Word cloud is used to visualize the frequency of appearance of shaped reviews. Implement by referring to the following article.

Text mining with Python (2) Visualization with Word Cloud --Qiita

`WordCloud.py`


# coding: utf-8
from wordcloud import WordCloud

FONT_PATH = "/System/Library/Fonts/Hiragino Horn Gothic W9.ttc"

INPUT_FILE_PATH = "./mecab_edited.txt"
OUTPUT_FILE_PATH = "./wordcloud.png "

with open(INPUT_FILE_PATH) as f:
    text = f.read()

stop_words = ["From the output image", "I want to remove", "Word", "Please set"]

wordcloud = WordCloud(background_color="white",
    font_path=FONT_PATH,
    width=800,height=600,
    stopwords=set(stop_words)).generate(text)  

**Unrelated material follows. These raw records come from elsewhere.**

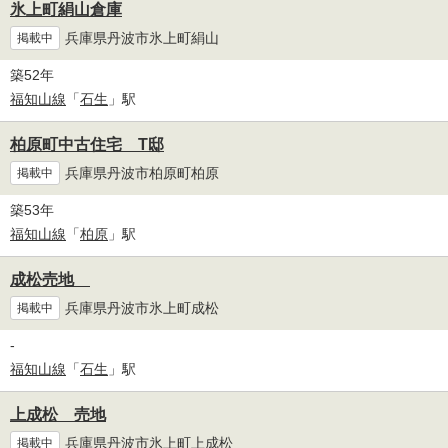
氷上町絹山倉庫
兵庫県丹波市氷上町絹山
掲載中
築52年
福知山線
「
石生
」駅
柏原町中古住宅 T邸
兵庫県丹波市柏原町柏原
掲載中
築53年
福知山線
「
柏原
」駅
成松売地
兵庫県丹波市氷上町成松
掲載中
-
福知山線
「
石生
」駅
上成松 売地
兵庫県丹波市氷上町上成松
掲載中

wordcloud.to_file(OUTPUT_FILE_PATH)

Since there is still noise, "Stop words unnecessary words [https://qiita.com/Hironsan/items/2466fe0f344115aff177#%E3%82%B9%E3%83%88%E3%83%83%E3" Register with% 83% 97% E3% 83% AF% E3% 83% BC% E3% 83% 89% E3% 81% AE% E9% 99% A4% E5% 8E% BB) → Word cloud generation ”, Repeat until you get results that you can analyze.

And the following image was obtained. It was generated from the word of mouth of a certain IT company.

Even if you look at this image, it is difficult to understand the tendency of the company, so I will focus on the characteristic word " motivation "and analyze it further. Is it really motivated? Is it low?

analysis

First, extract reviews that include the string " motivation ".

$ grep "motivation" scraping.csv > scraping_motivation.csv

I've cut down my sleep time too much, so I'm going to use an external service from here. → AI text mining by user local

Dependency analysis

1_名詞⇔形容詞.png

2_名詞⇔動詞.png

3_名詞⇔名詞.png

What I learned by analyzing the reviews of the job change site

As a result of parsing analysis of "motivation", positive words such as "high" and "increase" are ranked high in the frequency of appearance, so "** Employees of this company seem to be highly motivated. ** "was found.

in conclusion

Although I was almost an amateur, I tried to analyze data by imitating the appearance. As a result, I couldn't get to the information I wanted, but I was able to experience that visualizing the data could lead to new discoveries. Perhaps we have to totally design the data and analysis methods to be collected in order to achieve the purpose. (It looks difficult ...)

"How to enjoy work?" → "Highly motivated" → Why?

However, it seems difficult to derive all the answers by relying only on the data, so while using the data as a support tool, Isn't it the best shortcut to repeat hypothesis testing with the user? Yes, like design thinking.

[PYTHON] I found out by analyzing the reviews of the job change site! ??